Minggu, 01 Mei 2022

Kebudayaan: Ilmu Antropologi

https://makassar.kompas.com

A. Definisi Menurut Ilmu Antropologi 

Menurut ilmu Antropologi, "kebudayaan" adalah keseluruhan sistem gagasan, tindakan dan hasil karya manusia dalam kehidupan masyarakat yang dijadikan milik diri manusia dengan belajar. 

Artinya, hampir seluruh tindakan manusia adalah kebudayaan karena hanya sedikit tindakan manusia dalam kehidupan masyarakat yang tidak perlu dibiasakan dengan belajar, yaitu tindakan naluri, refleks, tindakan akibat proses fisiologi, atau kelakuan membabi buta. 

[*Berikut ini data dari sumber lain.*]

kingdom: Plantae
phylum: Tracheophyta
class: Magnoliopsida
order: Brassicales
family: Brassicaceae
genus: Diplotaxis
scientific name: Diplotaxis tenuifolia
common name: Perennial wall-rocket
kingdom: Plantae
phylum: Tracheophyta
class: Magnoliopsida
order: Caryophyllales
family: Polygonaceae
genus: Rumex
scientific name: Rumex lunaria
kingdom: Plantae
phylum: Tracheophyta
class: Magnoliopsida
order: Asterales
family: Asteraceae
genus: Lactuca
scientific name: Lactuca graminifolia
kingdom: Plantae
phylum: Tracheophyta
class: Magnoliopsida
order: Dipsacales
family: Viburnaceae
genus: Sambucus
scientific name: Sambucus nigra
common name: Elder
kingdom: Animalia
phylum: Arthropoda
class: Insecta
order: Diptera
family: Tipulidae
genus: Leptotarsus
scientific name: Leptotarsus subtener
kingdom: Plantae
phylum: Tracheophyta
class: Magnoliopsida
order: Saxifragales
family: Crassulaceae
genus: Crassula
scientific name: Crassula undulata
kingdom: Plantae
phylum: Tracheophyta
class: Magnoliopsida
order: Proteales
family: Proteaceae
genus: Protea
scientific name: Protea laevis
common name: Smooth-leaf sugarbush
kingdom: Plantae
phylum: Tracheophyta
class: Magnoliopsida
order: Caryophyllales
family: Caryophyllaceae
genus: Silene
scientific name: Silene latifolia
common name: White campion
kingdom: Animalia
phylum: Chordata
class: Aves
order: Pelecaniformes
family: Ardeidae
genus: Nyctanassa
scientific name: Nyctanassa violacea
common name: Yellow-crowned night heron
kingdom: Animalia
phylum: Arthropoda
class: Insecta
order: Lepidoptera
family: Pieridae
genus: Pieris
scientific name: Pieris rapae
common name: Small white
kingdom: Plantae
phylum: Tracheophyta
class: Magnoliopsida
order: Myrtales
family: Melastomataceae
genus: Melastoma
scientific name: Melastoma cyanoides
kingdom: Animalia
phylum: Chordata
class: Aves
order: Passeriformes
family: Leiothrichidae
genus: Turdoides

Tindakan naluri manusia yang dibawa dalam gen bersama kelahirannya seperti makan, minum, atau berjalan dengan kedua kaki merupakan tindakan berkebudayaan. 

Definisi yang menganggap bahawa “kebudayaan” dan “tindakan kebudayaan” itu adalah segala tindakan yang harus dibiasakan oleh manusia dengan belajar (learned behavior) diajukan oleh beberapa ahli antropologi terkenal seperti C. Wissler, C. Kluckhohn, A. davis, atau A. Hoebel. 

Dua orang sarjana antropologi, A. L. Kroeber dan C. Kluckhohn, mengumpulkan 160 tulisan definisi tentang kebudayaan kemudian mereka analisis, dicari latar belakang, prinsip, dan intinya, kemudian diklasifikasikan ke dalam beberapa tipe definisi. 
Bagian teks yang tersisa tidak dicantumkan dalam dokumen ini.